◆ **PROBLEM**
Output the Anglican Essentials Canada article in full, reproducing every character without change.

◆ **SOURCE DOCUMENT**
* begin *
= Anglican Essentials Canada =

Canadian orthodox Christian group

Logo of Anglican Essentials Canada.

Anglican Essentials Canada is a Christian group of Anglicans who share a common commitment to "faithful biblical orthodoxy," often broadly meaning an opposition to progressive norms embraced in the late 20th and early 21st century (especially the issue of marriage equality and acceptance of LGBT people), but also reflecting a general trend toward conservatism and orthodoxy in thought and practice.

==History==
Conservative Anglicans formed the group in 1994 to represent their interests within the Anglican Church of Canada. It was previously named "the Essentials movement"' and then, in 2005, launched as the Essentials Federation and the Anglican Network in Canada before 750 delegates, most of them Canadian Anglicans, during a gathering dubbed the "Open Door Conference". There were also visitors from the United States and other countries.
* end *
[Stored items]
* begin *
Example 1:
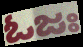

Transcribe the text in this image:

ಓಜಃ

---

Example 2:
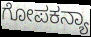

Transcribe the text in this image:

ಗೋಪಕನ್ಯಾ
* end *
* begin *
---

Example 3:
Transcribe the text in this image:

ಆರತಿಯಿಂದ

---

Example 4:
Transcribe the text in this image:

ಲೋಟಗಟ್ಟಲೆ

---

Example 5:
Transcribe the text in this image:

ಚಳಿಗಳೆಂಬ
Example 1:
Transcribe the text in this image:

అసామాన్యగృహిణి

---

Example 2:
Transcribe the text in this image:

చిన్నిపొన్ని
* end *
◆ **WORKED SOLUTION**
= Anglican Essentials Canada =

Canadian orthodox Christian group

Logo of Anglican Essentials Canada.

Anglican Essentials Canada is a Christian group of Anglicans who share a common commitment to "faithful biblical orthodoxy," often broadly meaning an opposition to progressive norms embraced in the late 20th and early 21st century (especially the issue of marriage equality and acceptance of LGBT people), but also reflecting a general trend toward conservatism and orthodoxy in thought and practice.

==History==
Conservative Anglicans formed the group in 1994 to represent their interests within the Anglican Church of Canada. It was previously named "the Essentials movement"' and then, in 2005, launched as the Essentials Federation and the Anglican Network in Canada before 750 delegates, most of them Canadian Anglicans, during a gathering dubbed the "Open Door Conference". There were also visitors from the United States and other countries.